Trotz wachsender Bevölkerung ist die Zahl der Schüler leicht von 16 830 auf 16 700 gesunken. Der Anteil der Gymnasiasten stieg dabei von 3482 auf 3505 Schüler. Auch der Anteil der Berufsschüler (6262) und der Grundschüler (2361) stieg leicht, während der der Gesamtschüler etwas sank (4042).

Gießen-Pass

Ein Indikator für die Armut in der Stadt ist der Gießen-Pass, der allen bedürftigen Einwohnern Ermäßigungen bei Busfahrkarten, beim Eintritt ins Schwimmbad oder bei Volkshochschulen gewährt.

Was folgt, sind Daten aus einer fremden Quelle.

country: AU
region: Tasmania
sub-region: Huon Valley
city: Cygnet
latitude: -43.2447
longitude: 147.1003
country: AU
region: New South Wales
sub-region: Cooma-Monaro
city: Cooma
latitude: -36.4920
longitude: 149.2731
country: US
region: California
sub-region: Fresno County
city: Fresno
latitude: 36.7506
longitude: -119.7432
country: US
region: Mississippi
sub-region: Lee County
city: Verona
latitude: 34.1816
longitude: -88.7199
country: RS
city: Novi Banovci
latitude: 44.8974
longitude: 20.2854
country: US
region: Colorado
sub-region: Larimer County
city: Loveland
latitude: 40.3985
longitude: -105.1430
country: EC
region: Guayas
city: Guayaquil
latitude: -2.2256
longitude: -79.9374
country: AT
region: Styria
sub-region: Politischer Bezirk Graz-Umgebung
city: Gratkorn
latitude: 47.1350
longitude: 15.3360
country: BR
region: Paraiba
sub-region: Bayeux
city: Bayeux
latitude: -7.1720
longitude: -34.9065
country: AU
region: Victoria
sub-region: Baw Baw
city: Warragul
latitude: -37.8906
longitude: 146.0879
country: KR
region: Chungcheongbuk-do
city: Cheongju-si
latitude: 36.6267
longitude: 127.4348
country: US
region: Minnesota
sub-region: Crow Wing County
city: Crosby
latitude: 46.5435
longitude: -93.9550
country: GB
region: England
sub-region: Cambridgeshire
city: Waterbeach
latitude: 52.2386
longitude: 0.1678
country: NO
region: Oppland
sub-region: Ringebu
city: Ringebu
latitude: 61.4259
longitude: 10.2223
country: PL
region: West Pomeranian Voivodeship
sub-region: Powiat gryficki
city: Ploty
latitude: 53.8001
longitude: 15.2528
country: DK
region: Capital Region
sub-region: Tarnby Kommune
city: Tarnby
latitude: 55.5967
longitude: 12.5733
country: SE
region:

Die Zahl der Gießen-Pass-Bezieher ist nach einem Anstieg im Vorjahr auf 5480 in diesem Jahr mit 5171 auf den niedrigsten Wert seit Erfassung dieser Daten in der Sozialberichterstattung gesunken.

Sozialer Wohnungsbau

Während Gießen wächst, sinkt die Zahl der öffentlich geförderten Sozialwohnungen kontinuierlich, von 2481 im Jahr 2017 auf 2463 (2018) auf 2313 (2019). Die Zahl der Menschen, die einen Anspruch auf eine Sozialwohnung haben, ist im Berichtszeitraum allerdings ebenfalls von 1066 auf 970 zurückgegangen. Deutlich gesunken ist die Zahl der Haushalte, die eine Fehlbelegungsabgabe zahlen müssen, weil sie aufgrund ihrer Einkommenssituation keinen Anspruch mehr auf eine Sozialwohnung haben. Die Zahl der Fehlabgabenzahler fiel von 294 (2017) auf 257 im vergangenen Jahr.